Philips recently received clearance from the U.S. Food and Drug Administration to market a product that helps clinical pathologists determine the best treatment options for breast-cancer patients. The Her2/neu IHC Digital Manual Read enables pathologists to use Philips Digital Pathology Solutions to score HercepTest™ slides for the Her2 protein.

Data mining

Definiens takes scoring of digitized slides further by using image-analysis software to mine for information. Named Frost & Sullivan's 2013 Global Company of the Year for Tissue Diagnostics and Pathology Imaging Solutions, Definiens offers several software packages for digital pathology and data mining, including Tissue Studio®, Developer XD™ and Image Miner™. Definiens’ software uses Cognition Network Technology® to “automatically interpret the tissue phenome—the structures and their context in tissue—just like a human observer,” says Merrilyn Datta, Definiens’ chief marketing officer. “It can be incorporated in current pathology workflows to discover and develop biomarkers or therapies for oncology.”

Definiens’ digital pathology tools enable automatic scoring of the tissue phenome by counting biomarkers as well as morphological structures. “Combining the histological expertise of human observers with accuracy and consistency of computer-based methods turns pathology into a quantitative discipline,” says Datta.
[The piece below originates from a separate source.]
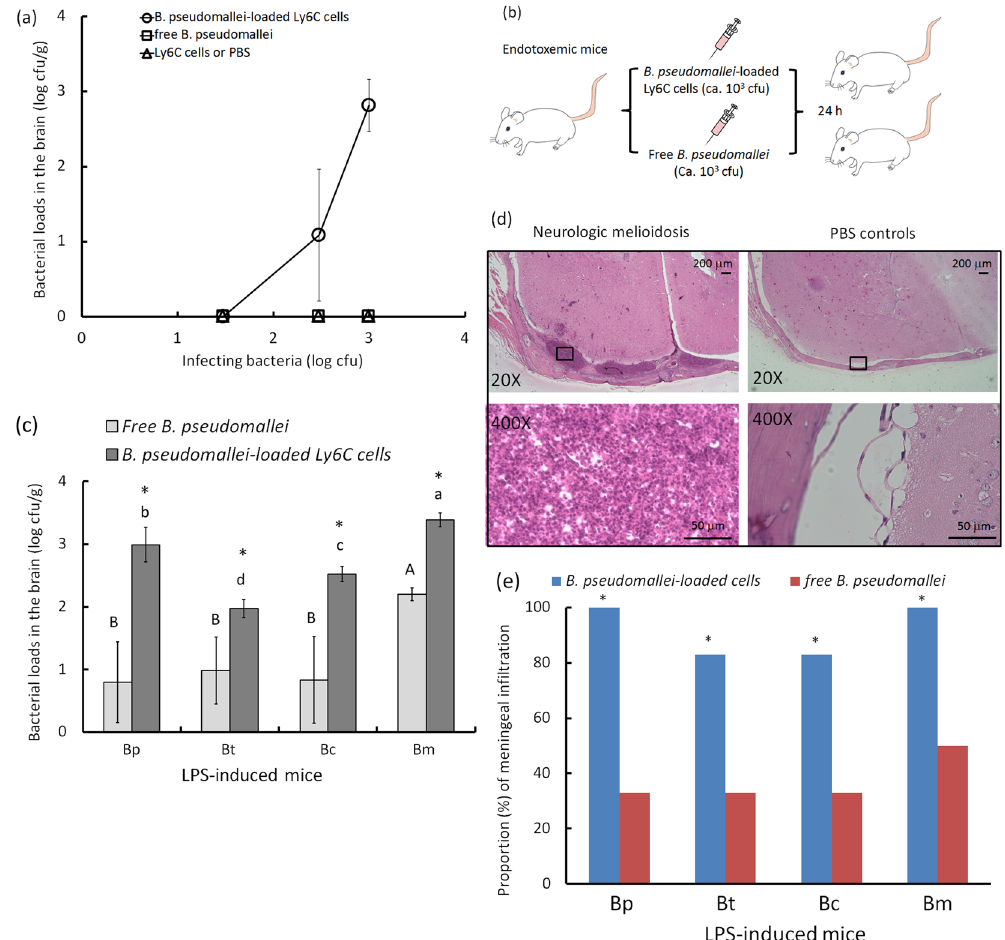
Figure 6. Bacterial loads in the brain and meningeal neutrophil infiltration. The dose-response curves for bacterial loads in the brain (CFU/g) were determined for the healthy mice that were adoptively transferred with B. pseudomallei -loaded Ly6C cells (2.5 × 10 2 cells, 30 CFU; 3.6 × 10 3 cells, 300 CFU; 4.2 × 10 4 cells, 1000 CFU) and free B. pseudomallei (30–1000 CFU). PBS or empty Ly6C cells were used as controls ( a ). To detect the bacterial loads in the brain in endotoxemic mice, the experimental design of neurologic melioidosis in endotoxemic mice is shown ( b ). After 24 h, the bacterial loads in the brain of the endotoxemic mice that were adoptively transferred with B. pseudomallei -loaded Ly6C cells (4.2 × 10 4 cells, 10 3 CFU) and free B. pseudomallei (10 3 CFU) are shown. The letters a-d or A-B represent significant differences at p < 0.05 (one- way ANOVA; Tukey’s HSD test). Asterix represent significant difference at p < 0.05 (t-test; comparison between B. pseudomallei -load cell group and free B. pseudomallei group in any of four endotoxemic groups) ( c ). After adoptive transfer, the representative tissues with meningeal neutrophil infiltration in the parietal lobes are shown ( d ): meningeal neutrophil infiltration, upper left, 100X and bottom left, 400X ; PBS-treated control, upper right, 100X and bottom right, 400X ). The proportions of brains showing meningeal neutrophil infiltration in the B. pseudomallei (Bp) LPS-, B. thailandensis (Bt) LPS-, B. cenocepacia (Bc) LPS- or B. multivorans (Bm) LPS-induced groups are shown ( e ). Asterix represent significant difference at p < 0.05 (Fisher’s exact test, one-tailed; comparison between B. pseudomallei -load cell group and free B. pseudomallei group in any of four endotoxemic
Though digital pathology systems solve the problems of slide storage, slide degradation over time and slide sharing, the challenge of data storage and transfer looms. Imaging files can get big really fast, and the problem adds up as more slides are digitized. “As digital pathology becomes the global standard, pathology labs of all sizes will require an overall medical-imaging storage solution that is cost effective, flexible, secure and scalable,” says Taverni. In September 2013, Ventana entered into an agreement with EMC (a company specializing in data storage and IT infrastructure) to provide solutions to store and archive medical images, Taverni says.

Clearly the histopathology lab will never be the same. All the same, though, you may want to hold off on tossing your slides for now -- just in case.